Go through the data line by line. Copy each one holding the string "Silkscreen".

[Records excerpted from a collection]
[Start of section]
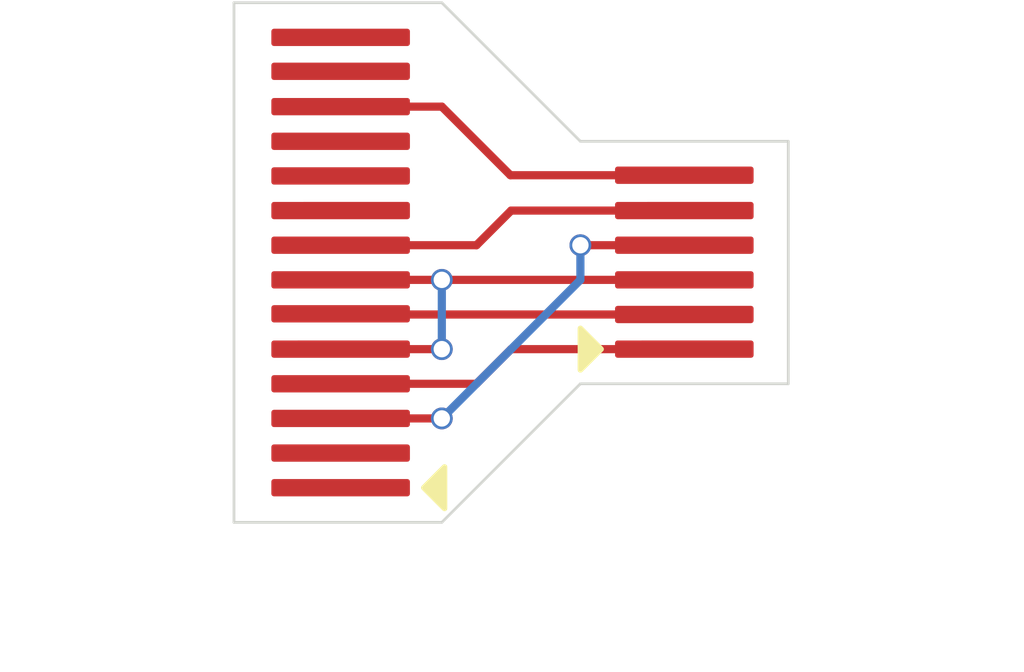
<source format=kicad_pcb>
(kicad_pcb
	(version 20241229)
	(generator "pcbnew")
	(generator_version "9.0")
	(general
		(thickness 1.6)
		(legacy_teardrops no)
	)
	(paper "A4")
	(layers
		(0 "F.Cu" signal)
		(2 "B.Cu" signal)
		(9 "F.Adhes" user "F.Adhesive")
		(11 "B.Adhes" user "B.Adhesive")
		(13 "F.Paste" user)
		(15 "B.Paste" user)
		(5 "F.SilkS" user "F.Silkscreen")
		(7 "B.SilkS" user "B.Silkscreen")
		(1 "F.Mask" user)
		(3 "B.Mask" user)
		(17 "Dwgs.User" user "User.Drawings")
		(19 "Cmts.User" user "User.Comments")
		(21 "Eco1.User" user "User.Eco1")
		(23 "Eco2.User" user "User.Eco2")
		(25 "Edge.Cuts" user)
		(27 "Margin" user)
		(31 "F.CrtYd" user "F.Courtyard")
		(29 "B.CrtYd" user "B.Courtyard")
		(35 "F.Fab" user)
		(33 "B.Fab" user)
		(39 "User.1" user)
		(41 "User.2" user)
		(43 "User.3" user)
		(45 "User.4" user)
	)
	(setup
		(stackup
			(layer "F.SilkS"
				(type "Top Silk Screen")
			)
			(layer "F.Paste"
				(type "Top Solder Paste")
			)
			(layer "F.Mask"
				(type "Top Solder Mask")
				(thickness 0.01)
			)
			(layer "F.Cu"
				(type "copper")
				(thickness 0.035)
			)
			(layer "dielectric 1"
				(type "core")
				(thickness 1.51)
				(material "FR4")
				(epsilon_r 4.5)
				(loss_tangent 0.02)
			)
			(layer "B.Cu"
				(type "copper")
				(thickness 0.035)
			)
			(layer "B.Mask"
				(type "Bottom Solder Mask")
				(thickness 0.01)
			)
			(layer "B.Paste"
				(type "Bottom Solder Paste")
			)
			(layer "B.SilkS"
				(type "Bottom Silk Screen")
			)
			(copper_finish "None")
			(dielectric_constraints no)
		)
		(pad_to_mask_clearance 0)
		(allow_soldermask_bridges_in_footprints no)
		(tenting front back)
		(pcbplotparams
			(layerselection 0x00000000_00000000_55555555_5755f5ff)
			(plot_on_all_layers_selection 0x00000000_00000000_00000000_00000000)
			(disableapertmacros no)
			(usegerberextensions no)
			(usegerberattributes yes)
			(usegerberadvancedattributes yes)
			(creategerberjobfile yes)
			(dashed_line_dash_ratio 12.000000)
			(dashed_line_gap_ratio 3.000000)
			(svgprecision 4)
			(plotframeref no)
			(mode 1)
			(useauxorigin no)
			(hpglpennumber 1)
			(hpglpenspeed 20)
			(hpglpendiameter 15.000000)
			(pdf_front_fp_property_popups yes)
			(pdf_back_fp_property_popups yes)
			(pdf_metadata yes)
			(pdf_single_document no)
			(dxfpolygonmode yes)
			(dxfimperialunits yes)
			(dxfusepcbnewfont yes)
			(psnegative no)
			(psa4output no)
			(plot_black_and_white yes)
			(sketchpadsonfab no)
			(plotpadnumbers no)
			(hidednponfab no)
			(sketchdnponfab yes)
			(crossoutdnponfab yes)
			(subtractmaskfromsilk no)
			(outputformat 1)
			(mirror no)
			(drillshape 0)
			(scaleselection 1)
			(outputdirectory "production/")
		)
	)
	(net 0 "")
	(net 1 "/SWO")
	(net 2 "/SWCLK")
	(net 3 "/SWDIO")
	(net 4 "/GND")
	(net 5 "/VDD")
	(net 6 "/NRST")
	(net 7 "unconnected-(J102-Pin_11-Pad11)")
	(net 8 "unconnected-(J102-Pin_10-Pad10)")
	(net 9 "unconnected-(J102-Pin_2-Pad2)")
	(net 10 "unconnected-(J102-Pin_14-Pad14)")
	(net 11 "unconnected-(J102-Pin_13-Pad13)")
	(net 12 "unconnected-(J102-Pin_1-Pad1)")
	(net 13 "unconnected-(J102-Pin_9-Pad9)")
	(footprint "Bluesat:IDC14-pad" (layer "F.Cu") (at 1.955 0.635))
	(footprint "Bluesat:IDC6-pad" (layer "F.Cu") (at 8.255 3.175))
	(gr_line
		(start 0 9.525)
		(end 0 0)
		(stroke
			(width 0.05)
			(type default)
		)
		(layer "Edge.Cuts")
		(uuid "16f852f9-3e1c-491a-b4d8-850e127eba66")
	)
	(gr_line
		(start 10.16 2.54)
		(end 10.16 6.985)
		(stroke
			(width 0.05)
			(type default)
		)
		(layer "Edge.Cuts")
		(uuid "2e293f5b-211c-40c1-99d3-84e2c2b81afe")
	)
	(gr_line
		(start 6.35 2.54)
		(end 3.81 0)
		(stroke
			(width 0.05)
			(type default)
		)
		(layer "Edge.Cuts")
		(uuid "46815b8f-1617-4448-b768-2af13d72eb69")
	)
	(gr_line
		(start 0 0)
		(end 3.81 0)
		(stroke
			(width 0.05)
			(type default)
		)
		(layer "Edge.Cuts")
		(uuid "725026ad-2ffe-4c81-b9a6-120d2f552316")
	)
	(gr_line
		(start 3.81 9.525)
		(end 0 9.525)
		(stroke
			(width 0.05)
			(type default)
		)
		(layer "Edge.Cuts")
		(uuid "7d5014fc-bbfd-400d-be7c-2ec9c58716bc")
	)
	(gr_line
		(start 6.35 6.985)
		(end 3.81 9.525)
		(stroke
			(width 0.05)
			(type default)
		)
		(layer "Edge.Cuts")
		(uuid "caf63310-98c6-4bf5-9282-3c6a72b0d7a5")
	)
	(gr_line
		(start 6.35 2.54)
		(end 10.16 2.54)
		(stroke
			(width 0.05)
			(type default)
		)
		(layer "Edge.Cuts")
		(uuid "d686763d-6105-42f2-a31c-1482858ccb8e")
	)
	(gr_line
		(start 10.16 6.985)
		(end 6.35 6.985)
		(stroke
			(width 0.05)
			(type default)
		)
		(layer "Edge.Cuts")
		(uuid "f6e7a1ae-fa9a-4502-ac77-8a6bf1debe40")
	)
	(segment
		(start 7.62 3.81)
		(end 5.08 3.81)
		(width 0.15)
		(layer "F.Cu")
		(net 1)
		(uuid "86a05f35-25f0-469a-9ecb-dd0dbd10c14d")
	)
	(segment
		(start 5.08 3.81)
		(end 4.445 4.445)
		(width 0.15)
		(layer "F.Cu")
		(net 1)
		(uuid "c9e2593a-69b1-41ea-b683-5f1082829f5a")
	)
	(segment
		(start 4.445 4.445)
		(end 1.905 4.445)
		(width 0.15)
		(layer "F.Cu")
		(net 1)
		(uuid "fb75e6ea-a7de-418b-97fe-753ae5f8432e")
	)
	(segment
		(start 7.62 5.715)
		(end 1.905 5.715)
		(width 0.15)
		(layer "F.Cu")
		(net 2)
		(uuid "234f8c4b-ad75-43f7-9a24-54e5ca36f369")
	)
	(segment
		(start 7.62 6.35)
		(end 5.08 6.35)
		(width 0.15)
		(layer "F.Cu")
		(net 3)
		(uuid "193ae01f-2419-4679-ad58-0dd04fa129d3")
	)
	(segment
		(start 4.445 6.985)
		(end 1.905 6.985)
		(width 0.15)
		(layer "F.Cu")
		(net 3)
		(uuid "3b2084a3-d837-49ff-9ef5-0626f9b29fde")
	)
	(segment
		(start 5.08 6.35)
		(end 4.445 6.985)
		(width 0.15)
		(layer "F.Cu")
		(net 3)
		(uuid "47412e6e-8adf-4d82-8eab-795d8eb82e81")
	)
	(segment
		(start 7.62 5.08)
		(end 3.81 5.08)
		(width 0.15)
		(layer "F.Cu")
		(net 4)
		(uuid "3c9bdc6b-8707-402f-96f8-9eee9c3f9400")
	)
	(segment
		(start 3.81 5.08)
		(end 1.905 5.08)
		(width 0.15)
		(layer "F.Cu")
		(net 4)
		(uuid "946afa20-2211-4977-8b0f-00be848de292")
	)
	(segment
		(start 1.905 6.35)
		(end 3.81 6.35)
		(width 0.15)
		(layer "F.Cu")
		(net 4)
		(uuid "b5b0f96f-11b5-4a85-8c0a-30b411389e01")
	)
	(via
		(at 3.81 6.35)
		(size 0.4)
		(drill 0.3)
		(layers "F.Cu" "B.Cu")
		(net 4)
		(uuid "4d8a42db-64a3-4616-bc7d-a1f04fdf0710")
	)
	(via
		(at 3.81 5.08)
		(size 0.4)
		(drill 0.3)
		(layers "F.Cu" "B.Cu")
		(net 4)
		(uuid "a0a8e796-6610-4dc8-a481-8b6fa21781f7")
	)
	(segment
		(start 3.81 5.08)
		(end 3.81 6.35)
		(width 0.15)
		(layer "B.Cu")
		(net 4)
		(uuid "91973a35-9950-40cf-8185-c45a1b84879c")
	)
	(segment
		(start 1.905 7.62)
		(end 3.81 7.62)
		(width 0.15)
		(layer "F.Cu")
		(net 5)
		(uuid "4ed43bdb-b6c5-4dab-9a00-ae67176b695c")
	)
	(segment
		(start 7.62 4.445)
		(end 6.35 4.445)
		(width 0.15)
		(layer "F.Cu")
		(net 5)
		(uuid "aa673b69-1763-4806-ab6c-28dc30c6f88b")
	)
	(via
		(at 6.35 4.445)
		(size 0.4)
		(drill 0.3)
		(layers "F.Cu" "B.Cu")
		(net 5)
		(uuid "430a9254-ce2b-4081-916e-0a646b6e9772")
	)
	(via
		(at 3.81 7.62)
		(size 0.4)
		(drill 0.3)
		(layers "F.Cu" "B.Cu")
		(net 5)
		(uuid "fe30138b-d99a-48c7-9364-98bcf0f95cd2")
	)
	(segment
		(start 6.35 4.445)
		(end 6.35 5.08)
		(width 0.15)
		(layer "B.Cu")
		(net 5)
		(uuid "9330ce2a-eb1e-4052-a34f-77347b97fa91")
	)
	(segment
		(start 6.35 5.08)
		(end 3.81 7.62)
		(width 0.15)
		(layer "B.Cu")
		(net 5)
		(uuid "ef17396d-8369-4193-a4ef-ea0e49cbc700")
	)
	(segment
		(start 5.067135 3.162135)
		(end 3.81 1.905)
		(width 0.15)
		(layer "F.Cu")
		(net 6)
		(uuid "55e1f99d-b28c-41dc-a3d3-a2cb2fa49f97")
	)
	(segment
		(start 7.62 3.162135)
		(end 5.067135 3.162135)
		(width 0.15)
		(layer "F.Cu")
		(net 6)
		(uuid "bae8c15d-41ca-4514-adf7-ac1440982d30")
	)
	(segment
		(start 3.81 1.905)
		(end 1.905 1.905)
		(width 0.15)
		(layer "F.Cu")
		(net 6)
		(uuid "c91fa97e-0306-459d-a09a-7a1c40085cd1")
	)
	(embedded_fonts no)
)

</source>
[End of section]
* Answer for the task:
		(5 "F.SilkS" user "F.Silkscreen")
		(7 "B.SilkS" user "B.Silkscreen")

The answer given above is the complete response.